-- Text section follows --

Industry Perspective

Issues faced and possible solutions

The Indian dredging market is serviced by both domestic and foreign players. Some of the major players are the Dredging Corporation of India (DCI), Adani Ports and Special Economic Zone Limited (APSEZL), Mercator Limited, Jan De Nul Dredging and Dharti Dredging and Infrastructure Limited. These companies procure and charter a diverse fleet of vessels and other auxiliary equipment to undertake dredging operations.

The dredging industry has received increased government attention in the past two-three years. Several initiatives are being taken to promote growth, and these have led to an increase in the demand for dredging. In the coming years, immense opportunities will arise from the increasing seaborne trade, government impetus through initiatives such as the Sagarmala programme and the Jal Vikas Marg Project (JMVP), and desilting of reservoirs, lakes and waterbodies.

DCI perspective

Incorporated in March 1976, DCI’s main objective is to cater to the dredging requirements of the major ports. In December 2018, four major ports – the Visakhapatnam Port Trust (VPT), the Jawaharlal Nehru Port Trust (JNPT), the Deendayal Port Trust (DPT) and the Paradip Port Trust (PPT) – signed an MoU among themselves to acquire a 73.44 per cent stake in DCI. As per the MoU, VPT acquired a 19.44 per cent stake, while JNPT, DPT and PPT acquired the remaining 54 per cent stake (18 per cent each).

-- Text section concluded --

* **What to work on**:
1. Copy the passage on India's dredging industry from "The Indian dredging" up to and including "undertake dredging operations.".
2. Take the passage on India's dredging industry further, picking up after its last sentence.
The items that come next have no connection to the text on India's dredging industry.

-- Extracted data follows --

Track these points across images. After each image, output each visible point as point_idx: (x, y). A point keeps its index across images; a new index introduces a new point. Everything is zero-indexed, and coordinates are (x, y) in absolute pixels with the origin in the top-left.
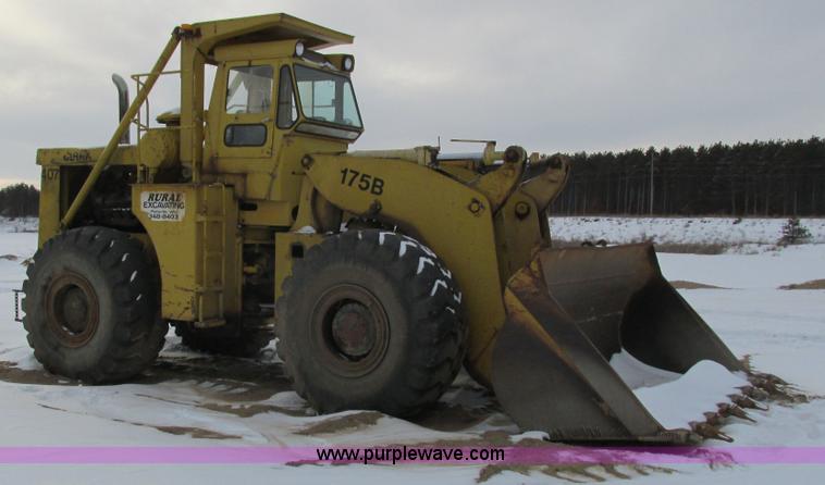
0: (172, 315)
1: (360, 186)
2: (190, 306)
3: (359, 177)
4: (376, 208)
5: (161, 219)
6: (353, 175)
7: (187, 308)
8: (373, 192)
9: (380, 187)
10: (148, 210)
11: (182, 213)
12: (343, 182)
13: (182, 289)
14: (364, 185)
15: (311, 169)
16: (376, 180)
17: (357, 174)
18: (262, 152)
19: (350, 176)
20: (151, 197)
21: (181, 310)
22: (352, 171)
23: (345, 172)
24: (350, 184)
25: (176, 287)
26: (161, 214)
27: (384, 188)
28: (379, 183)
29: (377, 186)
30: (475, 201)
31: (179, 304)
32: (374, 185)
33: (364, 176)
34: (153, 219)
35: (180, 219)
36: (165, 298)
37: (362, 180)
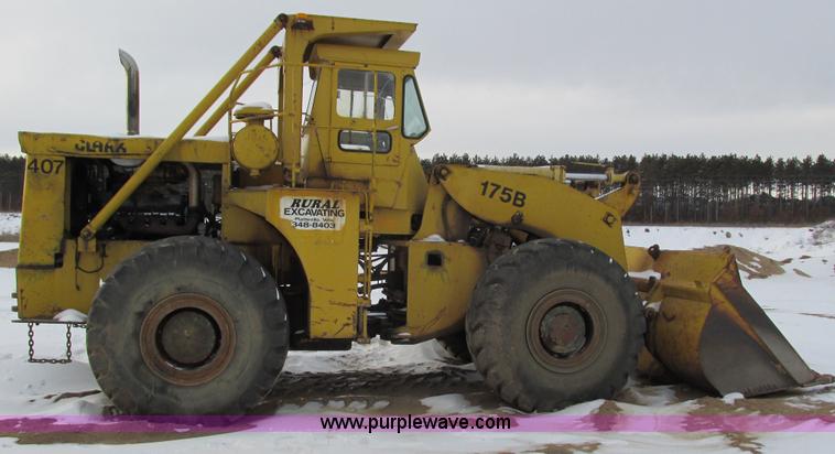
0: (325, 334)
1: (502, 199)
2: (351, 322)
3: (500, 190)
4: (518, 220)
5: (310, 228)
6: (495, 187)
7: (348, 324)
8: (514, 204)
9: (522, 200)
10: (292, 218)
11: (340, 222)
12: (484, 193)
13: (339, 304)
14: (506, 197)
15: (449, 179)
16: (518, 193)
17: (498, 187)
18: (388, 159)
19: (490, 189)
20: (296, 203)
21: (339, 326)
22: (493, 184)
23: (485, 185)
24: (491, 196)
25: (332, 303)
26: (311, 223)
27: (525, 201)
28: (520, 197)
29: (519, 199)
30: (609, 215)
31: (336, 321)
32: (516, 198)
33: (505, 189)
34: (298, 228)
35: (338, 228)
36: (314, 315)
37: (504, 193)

-- Extracted data concluded --
-- Extracted data follows --

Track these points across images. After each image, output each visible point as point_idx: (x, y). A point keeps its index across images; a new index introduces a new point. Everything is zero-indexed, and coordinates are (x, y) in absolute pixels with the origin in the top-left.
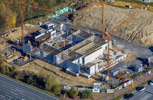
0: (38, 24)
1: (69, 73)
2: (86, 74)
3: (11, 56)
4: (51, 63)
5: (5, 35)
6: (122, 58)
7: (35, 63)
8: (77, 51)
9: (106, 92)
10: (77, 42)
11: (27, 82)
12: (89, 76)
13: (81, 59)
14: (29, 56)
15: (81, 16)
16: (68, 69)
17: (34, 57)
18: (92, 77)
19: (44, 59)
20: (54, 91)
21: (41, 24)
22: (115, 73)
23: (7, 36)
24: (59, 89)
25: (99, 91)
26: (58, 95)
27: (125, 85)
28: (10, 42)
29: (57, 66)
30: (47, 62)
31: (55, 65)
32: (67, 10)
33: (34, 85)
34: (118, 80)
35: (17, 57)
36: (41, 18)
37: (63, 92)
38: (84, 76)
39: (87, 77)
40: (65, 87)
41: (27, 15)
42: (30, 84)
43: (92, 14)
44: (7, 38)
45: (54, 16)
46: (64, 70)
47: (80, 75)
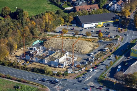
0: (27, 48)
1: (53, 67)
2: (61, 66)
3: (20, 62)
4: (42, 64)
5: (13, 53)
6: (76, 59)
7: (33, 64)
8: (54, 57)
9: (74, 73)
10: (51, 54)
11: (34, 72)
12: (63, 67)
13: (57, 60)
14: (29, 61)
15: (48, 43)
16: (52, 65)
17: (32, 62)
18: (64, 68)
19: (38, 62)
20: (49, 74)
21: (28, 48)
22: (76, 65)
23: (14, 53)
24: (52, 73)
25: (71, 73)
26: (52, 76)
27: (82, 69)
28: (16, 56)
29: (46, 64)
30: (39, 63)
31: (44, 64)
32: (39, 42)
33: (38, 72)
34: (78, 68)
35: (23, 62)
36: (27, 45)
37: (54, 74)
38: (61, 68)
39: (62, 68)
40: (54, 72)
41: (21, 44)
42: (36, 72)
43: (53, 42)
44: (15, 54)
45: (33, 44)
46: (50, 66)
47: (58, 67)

-- Extracted data concluded --
-- Extracted data follows --

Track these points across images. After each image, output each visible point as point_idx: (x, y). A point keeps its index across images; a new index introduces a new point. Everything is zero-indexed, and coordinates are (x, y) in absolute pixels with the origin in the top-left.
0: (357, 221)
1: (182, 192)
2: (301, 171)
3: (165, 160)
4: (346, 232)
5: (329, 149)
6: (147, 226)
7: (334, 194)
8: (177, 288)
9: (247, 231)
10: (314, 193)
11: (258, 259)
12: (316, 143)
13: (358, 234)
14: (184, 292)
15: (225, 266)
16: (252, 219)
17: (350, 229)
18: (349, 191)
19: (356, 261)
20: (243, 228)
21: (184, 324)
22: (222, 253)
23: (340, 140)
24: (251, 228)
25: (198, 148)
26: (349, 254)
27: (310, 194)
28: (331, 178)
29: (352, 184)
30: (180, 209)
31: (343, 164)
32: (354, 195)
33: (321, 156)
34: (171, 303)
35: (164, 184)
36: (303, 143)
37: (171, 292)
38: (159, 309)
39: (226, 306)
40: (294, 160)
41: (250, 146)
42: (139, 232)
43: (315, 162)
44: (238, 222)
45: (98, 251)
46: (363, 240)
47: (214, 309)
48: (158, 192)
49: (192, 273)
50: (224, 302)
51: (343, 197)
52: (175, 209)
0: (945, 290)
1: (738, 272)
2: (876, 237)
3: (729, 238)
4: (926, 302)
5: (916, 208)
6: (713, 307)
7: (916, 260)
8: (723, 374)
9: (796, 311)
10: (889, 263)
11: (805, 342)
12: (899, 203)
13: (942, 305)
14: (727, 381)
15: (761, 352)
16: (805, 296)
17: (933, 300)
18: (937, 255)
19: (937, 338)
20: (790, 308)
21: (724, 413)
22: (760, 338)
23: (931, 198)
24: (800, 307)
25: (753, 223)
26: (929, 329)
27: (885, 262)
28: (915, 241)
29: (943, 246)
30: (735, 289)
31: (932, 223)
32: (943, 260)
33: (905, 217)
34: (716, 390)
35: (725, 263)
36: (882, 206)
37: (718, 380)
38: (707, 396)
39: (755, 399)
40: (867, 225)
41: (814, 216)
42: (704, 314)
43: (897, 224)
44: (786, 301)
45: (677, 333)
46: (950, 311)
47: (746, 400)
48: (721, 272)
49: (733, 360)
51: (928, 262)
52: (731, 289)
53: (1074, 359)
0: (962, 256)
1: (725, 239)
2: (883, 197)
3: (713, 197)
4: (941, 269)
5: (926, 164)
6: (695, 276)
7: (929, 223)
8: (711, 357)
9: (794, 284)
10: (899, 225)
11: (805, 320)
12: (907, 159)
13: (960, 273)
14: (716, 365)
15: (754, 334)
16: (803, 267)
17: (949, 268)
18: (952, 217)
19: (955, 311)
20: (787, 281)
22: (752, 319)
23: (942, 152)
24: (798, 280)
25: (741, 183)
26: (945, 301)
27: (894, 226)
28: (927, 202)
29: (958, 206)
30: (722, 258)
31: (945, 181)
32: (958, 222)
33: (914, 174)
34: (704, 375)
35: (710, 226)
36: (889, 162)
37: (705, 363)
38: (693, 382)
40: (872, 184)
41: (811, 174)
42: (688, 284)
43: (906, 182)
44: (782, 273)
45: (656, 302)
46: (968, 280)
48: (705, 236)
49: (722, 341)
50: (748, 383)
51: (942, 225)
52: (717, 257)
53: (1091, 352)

-- Extracted data concluded --

* **Your responses**:
1.
The Indian dredging market is serviced by both domestic and foreign players. Some of the major players are the Dredging Corporation of India (DCI), Adani Ports and Special Economic Zone Limited (APSEZL), Mercator Limited, Jan De Nul Dredging and Dharti Dredging and Infrastructure Limited. These companies procure and charter a diverse fleet of vessels and other auxiliary equipment to undertake dredging operations.

2.
Apart from the traditional areas of capital and maintenance dredging, DCI’s portfolio of services also includes inland/shallow water dredging, land reclamation, beach nourishment, project management consultancy (PMC) services, sand mining and marine construction.

Its current fleet comprises 10 trailer suction hopper dredgers (TSHDs) with a total hopper capacity of 59,000 cubic metres (cum), three cutter suction dredgers with an installed hopper capacity of 31,576 cum and one backhoe dredger with a maximum bucket capacity of 9 cum. DCI’s annual maintenance dredging capacity is 60 million cum as against the total market potential of approximately 80 million cum. The gap of 20 million cum is due to the decommissioning of four TSHDs as well as the increase in demand for maintenance dredging (owing to widening and deepening of port channels to facilitate higher draught vessels).

Over the past decade, there have been a number of changes in the dredging policy and, accordingly, DCI’s role has also changed. Earlier, DCI was the only dredging company in the country to meet the requirements of the major ports, the Indian Navy and other maritime organisations. However, it now has to compete not only with local companies but also with international players.

So far, DCI has been able to maintain a strong foothold in the dredging market. The public sector dredging company is expected to gain further following a number of initiatives taken by the government such as the launch of Sagarmala and the Jal Marg Vikas Project, declaration of 106 new waterways, and the increased focus on coastal development. There are also rising dredging requirements at upcoming greenfield projects and on the Indo-Bangladesh protocol route, and the need for desilting of reservoirs and ponds. In an attempt to further increase its share of the growing dredging market, DCI plans to acquire high capacity dredgers along with shallow water dredgers to enhance its capabilities and execute bigger dredging projects.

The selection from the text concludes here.